Thursday, February 4, 2010

A Candy Bar, Really?

Throughout Slaughterhouse-Five, Vonnegut uses several metaphors to describe objects that remind him of war. For example, when the woman in his office was munching on a Three Musketeers Candy Bar while questioning him about what the “squashed guy looked like when he was squashed.” At first, this statement seems irrelevant and random like the rest of chapter one. However, if one looks at it the way Vonnegut intended it, then the situation enters a completely different perspective. Although death for most people is depressing, for Vonnegut, it is an everyday thing that no one can avoid. After loved ones die, all he can say is so it goes. This makes one think that Vonnegut knows death happens and no one can stop it, so why get depressed over it. Vonnegut almost seems numb when it comes to death, perhaps it is easier for him to almost ignore it seem he had to experience so much during the war.

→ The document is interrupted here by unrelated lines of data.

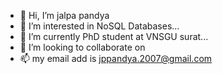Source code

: - 👋 Hi, I’m jalpa pandya
- 👀 I’m interested in NoSQL Databases...
- 🌱 I’m currently PhD student at VNSGU surat...
- 💞️ I’m looking to collaborate on 
- 📫 my email add is jppandya.2007@gmail.com

<!---
jalpa-123/jalpa-123 is a ✨ special ✨ repository because its `README.md` (this file) appears on your GitHub profile.
You can click the Preview link to take a look at your changes.
--->

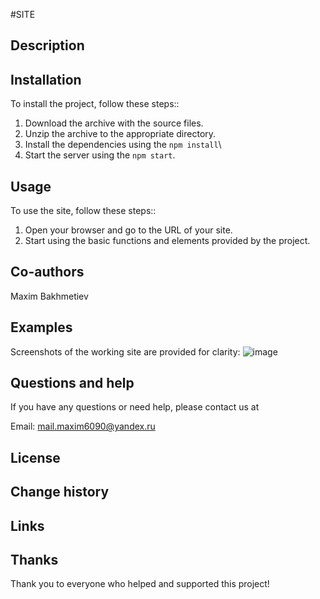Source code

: #SITE

## Description

## Installation
To install the project, follow these steps::
1. Download the archive with the source files.
2. Unzip the archive to the appropriate directory.
3. Install the dependencies using the `npm install`\
4. Start the server using the `npm start`.

## Usage
To use the site, follow these steps::
1. Open your browser and go to the URL of your site.
2. Start using the basic functions and elements provided by the project.


## Co-authors
Maxim Bakhmetiev

## Examples
Screenshots of the working site are provided for clarity:
![image](https://github.com/user-attachments/assets/40779c57-aa3a-4f91-a2cc-79102d689ef6)


## Questions and help
If you have any questions or need help, please contact us at 

Email: mail.maxim6090@yandex.ru



## License


## Change history

## Links

## Thanks
Thank you to everyone who helped and supported this project!
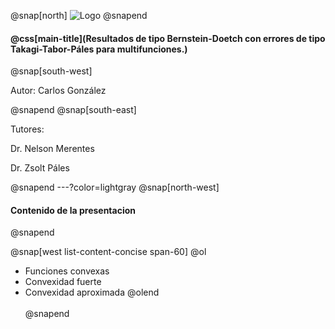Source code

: @snap[north]
  <img src="https://upload.wikimedia.org/wikipedia/en/c/c3/SelloUCV.png" alt="Logo" class="ucv-logo">
@snapend

#### @css[main-title](Resultados de tipo Bernstein-Doetch con errores de tipo Takagi-Tabor-Páles para multifunciones.)

@snap[south-west]
  <p> Autor: Carlos González </p>
@snapend
@snap[south-east]
  <p>Tutores:  </p>
  <p>Dr. Nelson Merentes </p>
  <p>Dr. Zsolt Páles  </p>
@snapend
---?color=lightgray
@snap[north-west]
  <h4 class="header"> Contenido de la presentacion </h4>
@snapend

@snap[west list-content-concise span-60]
@ol[](false)
- Funciones convexas
- Convexidad fuerte
- Convexidad aproximada
@olend
<br><br>
@snapend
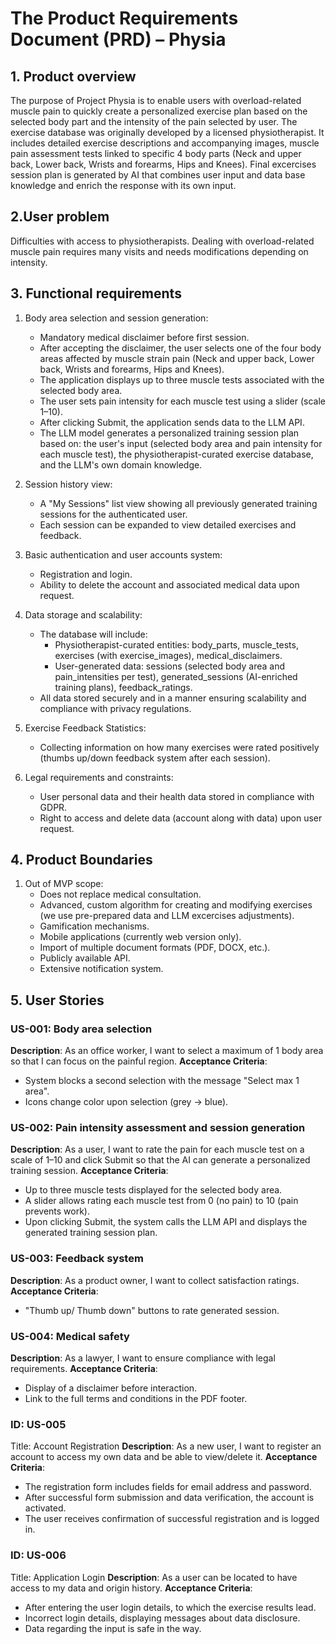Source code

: # The Product Requirements Document (PRD) – Physia

## 1. Product overview
The purpose of Project Physia is to enable users with overload-related muscle pain to quickly
create a personalized exercise plan based on the selected body part and the intensity of the pain selected by user.
The exercise database was originally developed by a licensed physiotherapist. It includes detailed exercise descriptions and accompanying images,  muscle pain assessment tests linked to specific 4 body parts (Neck and upper back, Lower back, Wrists and forearms, Hips and Knees). Final excercises session plan is generated by AI that combines user input and data base knowledge and enrich the response with its own input.

## 2.User problem
Difficulties with access to physiotherapists. Dealing with overload-related muscle pain requires
many visits and needs modifications depending on intensity.

## 3. Functional requirements
1. Body area selection and session generation:
   - Mandatory medical disclaimer before first session.
   - After accepting the disclaimer, the user selects one of the four body areas affected by muscle strain pain (Neck and upper back, Lower back, Wrists and forearms, Hips and Knees).
   - The application displays up to three muscle tests associated with the selected body area.
   - The user sets pain intensity for each muscle test using a slider (scale 1–10).
   - After clicking Submit, the application sends data to the LLM API.
   - The LLM model generates a personalized training session plan based on: the user's input (selected body area and pain intensity for each muscle test), the physiotherapist-curated exercise database, and the LLM's own domain knowledge.

2. Session history view:
   - A "My Sessions" list view showing all previously generated training sessions for the authenticated user.
   - Each session can be expanded to view detailed exercises and feedback.

3. Basic authentication and user accounts system:
   - Registration and login.
   - Ability to delete the account and associated medical data upon request.

4. Data storage and scalability:
   - The database will include:
     - Physiotherapist-curated entities: body_parts, muscle_tests, exercises (with exercise_images), medical_disclaimers.
     - User-generated data: sessions (selected body area and pain_intensities per test), generated_sessions (AI-enriched training plans), feedback_ratings.
   - All data stored securely and in a manner ensuring scalability and compliance with privacy regulations.

5. Exercise Feedback Statistics:
   - Collecting information on how many exercises were rated positively (thumbs up/down feedback system after each session).

6. Legal requirements and constraints:
   - User personal data and their health data stored in compliance with GDPR.
   - Right to access and delete data (account along with data) upon user request.

## 4. Product Boundaries
1. Out of MVP scope:
   - Does not replace medical consultation.
   - Advanced, custom algorithm for creating and modifying exercises (we use pre-prepared data and LLM excercises adjustments).
   - Gamification mechanisms.
   - Mobile applications (currently web version only).
   - Import of multiple document formats (PDF, DOCX, etc.).
   - Publicly available API.
   - Extensive notification system.

## 5. User Stories

### US-001: Body area selection
**Description**: As an office worker, I want to select a maximum of 1 body area so that I can focus on the painful region.
**Acceptance Criteria**:
- System blocks a second selection with the message "Select max 1 area".
- Icons change color upon selection (grey → blue).

### US-002: Pain intensity assessment and session generation
**Description**: As a user, I want to rate the pain for each muscle test on a scale of 1–10 and click Submit so that the AI can generate a personalized training session.
**Acceptance Criteria**:
- Up to three muscle tests displayed for the selected body area.
- A slider allows rating each muscle test from 0 (no pain) to 10 (pain prevents work).
- Upon clicking Submit, the system calls the LLM API and displays the generated training session plan.

### US-003: Feedback system
**Description**: As a product owner, I want to collect satisfaction ratings.
**Acceptance Criteria**:
- "Thumb up/ Thumb down" buttons to rate generated session.

### US-004: Medical safety
**Description**: As a lawyer, I want to ensure compliance with legal requirements.
**Acceptance Criteria**:
- Display of a disclaimer before interaction.
- Link to the full terms and conditions in the PDF footer.

### ID: US-005
Title: Account Registration
**Description**: As a new user, I want to register an account to access my own data and be able to view/delete it.
**Acceptance Criteria**:
- The registration form includes fields for email address and password.
- After successful form submission and data verification, the account is activated.
- The user receives confirmation of successful registration and is logged in.

### ID: US-006
Title: Application Login
**Description**: As a user can be located to have access to my data and origin history.
**Acceptance Criteria**:
- After entering the user login details, to which the exercise results lead.
- Incorrect login details, displaying messages about data disclosure.
- Data regarding the input is safe in the way.

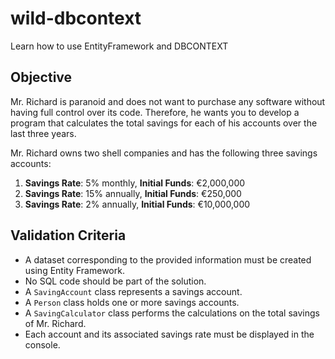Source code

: # wild-dbcontext
Learn how to use EntityFramework and DBCONTEXT

## Objective

Mr. Richard is paranoid and does not want to purchase any software without having full control over its code. Therefore, he wants you to develop a program that calculates the total savings for each of his accounts over the last three years.

Mr. Richard owns two shell companies and has the following three savings accounts:

1. **Savings Rate**: 5% monthly, **Initial Funds**: €2,000,000
2. **Savings Rate**: 15% annually, **Initial Funds**: €250,000
3. **Savings Rate**: 2% annually, **Initial Funds**: €10,000,000

## Validation Criteria

- A dataset corresponding to the provided information must be created using Entity Framework.
- No SQL code should be part of the solution.
- A `SavingAccount` class represents a savings account.
- A `Person` class holds one or more savings accounts.
- A `SavingCalculator` class performs the calculations on the total savings of Mr. Richard.
- Each account and its associated savings rate must be displayed in the console.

Vonnegut had different opinion on death, during chapter two, the answer to death becomes apparent to Billy. After tralfamadores abduct Billy Pilgrim, he feels that death is nothing to feel and that it is just something that happens. Billy claims that the tralfamadorians see a corpse “that the dead person is in a bad condition in that particular moment.” Death is nothing to fear because it happens to everyone, but for some, it happens to be very horrific. On the other hand, one can also take it has a metaphor for “The Three Musketeers” that Billy encountered during the war. To me, Vonnegut used the women in the office eating the Three Musketeer Candy Bar in two different ways. One way is to show that death does not affect some people, such as that woman from his office, because she continue to munch on her candy bar as she asked for the gruesome details about the squashed man. The other way is foreshadowing the group of people that Billy meets in the war. The Three Musketeers play a major role in keeping Billy alive. Regardless if the Three Musketeer Candy Bar has anything to do with the heroes later in the story or not, somehow I felt the two had a connection.